The script takes Congresswoman Crawford back to Good Hope College, to accept an honorary degree and renew her friendship with a professor (Robert Young), now the college president, whom she shielded 20 years before when she was expelled from college for staying out all night with him. She is pursued by a LIFE photographer (Frank Lovejoy), who wants to renew the romance they began when she was a glamorous war correspondent.

President Young seems about to win the Congresswoman's vote when she learns that he is truckling to a stuffy trustee (Howard St. John) who wants to suppress a controversial documentary film she has brought to the campus. After threatening to expose their 20-year-old escapade, Joan finally gets the film shown.

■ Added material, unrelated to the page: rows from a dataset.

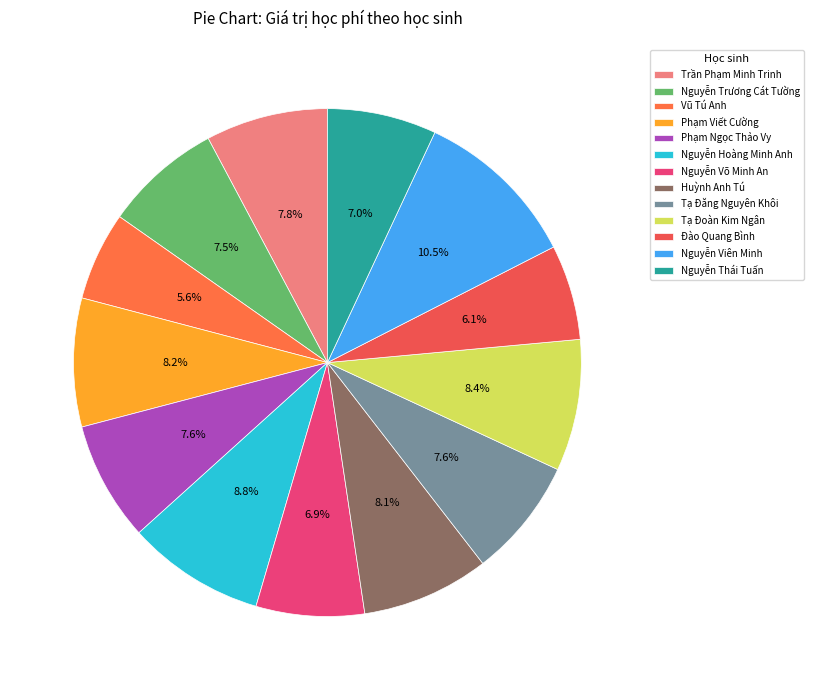

To the nearest percent, what is the difference between the Trần Phạm Minh Trinh and Nguyễn Thái Tuấn slice percentages?

1%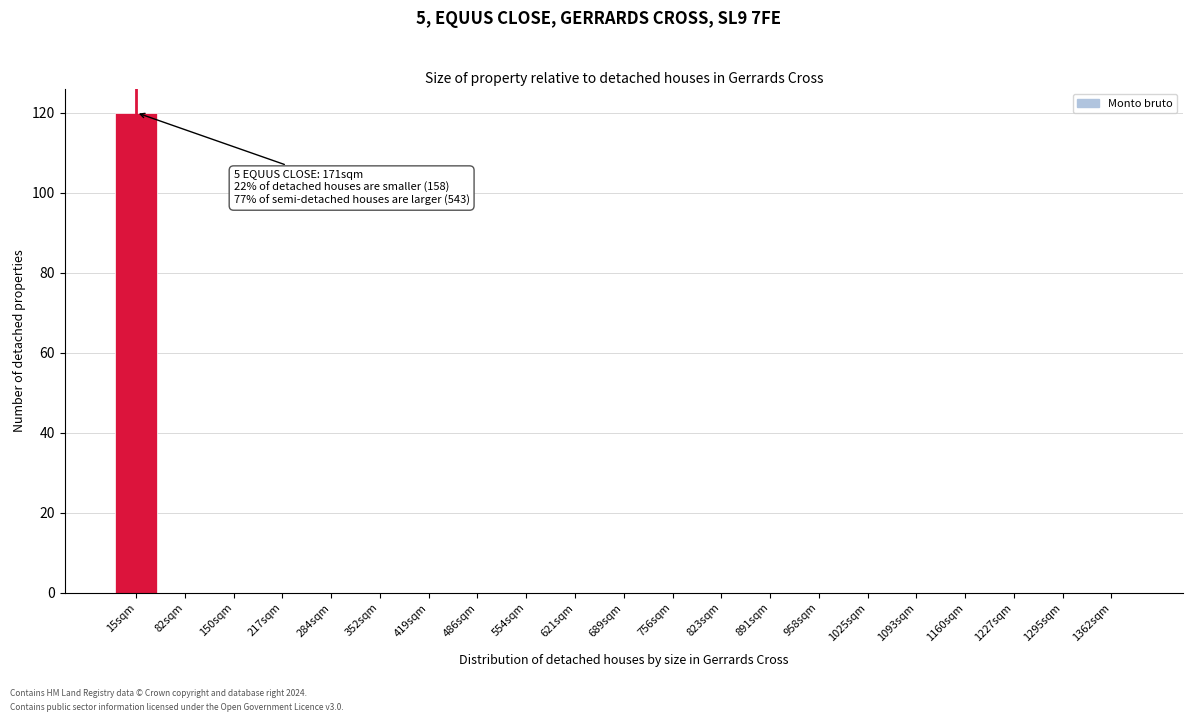

Reading left to right, extract all data points from this chart.

15sqm=120	82sqm=0	150sqm=0	217sqm=0	284sqm=0	352sqm=0	419sqm=0	486sqm=0	554sqm=0	621sqm=0	689sqm=0	756sqm=0	823sqm=0	891sqm=0	958sqm=0	1025sqm=0	1093sqm=0	1160sqm=0	1227sqm=0	1295sqm=0	1362sqm=0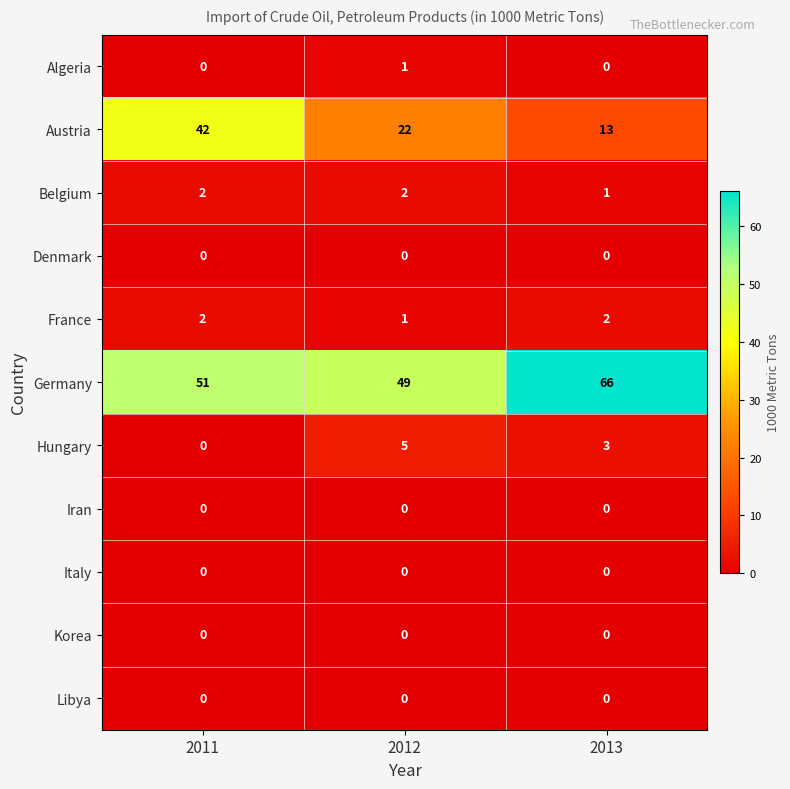

Between 2011 and 2013, which series saw the biggest shift?

Austria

Actress Crawford rides her vehicle regally, though it moves too slowly now & then, and a good cast (including Eve Arden as the Congresswoman's flip secretary) trails along, tossing garlands of Playwright Fay Kanin's bright dialogue and remnants of her original message. On Broadway, the heroine's controversial documentary was an antiwar film. In the Hollywood version, she sponsors a movie preaching academic freedom. As the scripters handle it, this glib switch—no doubt an expedient one—leaves the issue so vaguely generalized that, for all the picture's righteous pounding, it rings pretty hollow.

Appointment with Danger (Paramount) is the same rendezvous Alan Ladd has been keeping for years as a stoic man of action whose natural habitat is a daydream by Walter Mitty. But this time tight plotting, realistic backgrounds and good casting take much of the curse off the part of the synthetic tough guy who has made dangerous living into a comfortable livelihood for Actor Ladd.

After numerous Hollywood tributes to G-men and T-men, the movie is also the first to glorify the federal sleuths of the Post Office Inspection Service (who now. presumably qualify for abbreviation as P-men). When a post-office inspector is murdered, Inspector Ladd gets the job of running down the killers. He finds his suspects planning a foolproof $1,000,000 postal robbery, joins the gang's conspiracy in the guise of a bribe-hungry cop. Ladd's risky masquerade finally lands him in a mess that only fists, bullets and fast footwork can straighten out, but not before the picture works its familiar story into well-tied knots of suspense.

The movie's authentic toughness is supplied by its gangsters, notably Paul Stewart, playing a shrewd, efficient planner, and Jack Webb as an itchy-fingered gunman. The settings look at least as hard as the hoodlums: littered alleys, poolrooms, shabby hotels and stretches of industrial wasteland filmed on location in Gary, Ind., South Chicago and Los Angeles.